* **EXERCISE DETAILS**
Find each line below that contains the string "Core" and copy it out in full. Case counts.

BEGIN

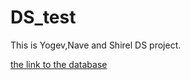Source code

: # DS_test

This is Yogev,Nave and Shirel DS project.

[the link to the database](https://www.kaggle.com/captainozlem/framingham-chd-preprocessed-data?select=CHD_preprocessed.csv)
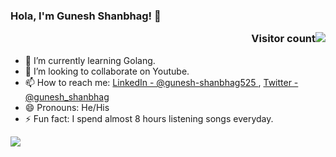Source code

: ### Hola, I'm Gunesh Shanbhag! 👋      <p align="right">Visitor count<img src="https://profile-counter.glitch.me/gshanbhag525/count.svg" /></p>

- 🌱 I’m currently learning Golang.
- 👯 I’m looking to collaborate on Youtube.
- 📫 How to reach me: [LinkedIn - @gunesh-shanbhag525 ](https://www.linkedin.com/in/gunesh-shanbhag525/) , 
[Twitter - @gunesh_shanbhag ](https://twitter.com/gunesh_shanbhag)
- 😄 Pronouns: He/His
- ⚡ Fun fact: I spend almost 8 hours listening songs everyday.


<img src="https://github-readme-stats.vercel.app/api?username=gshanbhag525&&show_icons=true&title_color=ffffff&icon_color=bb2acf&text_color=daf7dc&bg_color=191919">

END
BEGIN

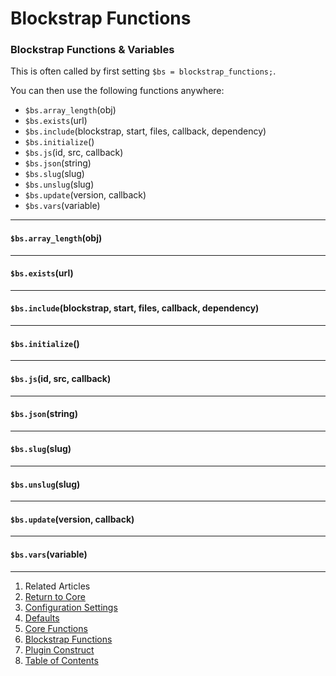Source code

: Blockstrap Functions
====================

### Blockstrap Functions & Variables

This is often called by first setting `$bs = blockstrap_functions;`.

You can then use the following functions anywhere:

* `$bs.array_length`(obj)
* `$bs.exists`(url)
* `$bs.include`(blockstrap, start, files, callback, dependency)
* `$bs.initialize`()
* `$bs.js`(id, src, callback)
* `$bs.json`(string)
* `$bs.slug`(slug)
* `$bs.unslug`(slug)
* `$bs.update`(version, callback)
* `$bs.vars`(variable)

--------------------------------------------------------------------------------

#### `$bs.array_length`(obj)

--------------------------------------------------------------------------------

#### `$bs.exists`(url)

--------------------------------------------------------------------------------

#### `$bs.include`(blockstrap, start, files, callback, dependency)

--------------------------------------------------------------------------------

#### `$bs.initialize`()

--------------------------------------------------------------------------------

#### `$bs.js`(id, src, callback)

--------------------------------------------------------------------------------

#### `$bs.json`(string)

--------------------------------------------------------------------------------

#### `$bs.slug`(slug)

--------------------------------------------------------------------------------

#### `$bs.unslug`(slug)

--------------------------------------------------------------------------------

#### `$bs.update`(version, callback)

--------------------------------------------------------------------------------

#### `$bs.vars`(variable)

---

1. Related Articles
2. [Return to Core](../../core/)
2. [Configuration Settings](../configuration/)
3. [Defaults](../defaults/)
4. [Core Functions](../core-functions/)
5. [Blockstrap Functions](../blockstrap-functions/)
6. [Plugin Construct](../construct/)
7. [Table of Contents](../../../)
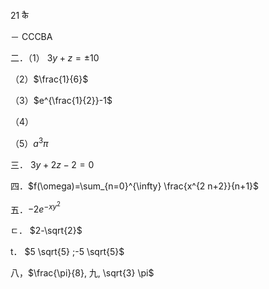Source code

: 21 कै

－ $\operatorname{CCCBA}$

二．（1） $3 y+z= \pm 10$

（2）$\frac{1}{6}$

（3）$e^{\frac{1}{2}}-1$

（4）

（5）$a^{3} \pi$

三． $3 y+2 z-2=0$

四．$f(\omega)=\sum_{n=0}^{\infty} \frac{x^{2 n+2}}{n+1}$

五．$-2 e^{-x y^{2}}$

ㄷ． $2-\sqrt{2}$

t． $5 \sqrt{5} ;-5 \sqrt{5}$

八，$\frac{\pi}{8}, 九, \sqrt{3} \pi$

END

* **RESULT BELOW**
2. [Return to Core](../../core/)
4. [Core Functions](../core-functions/)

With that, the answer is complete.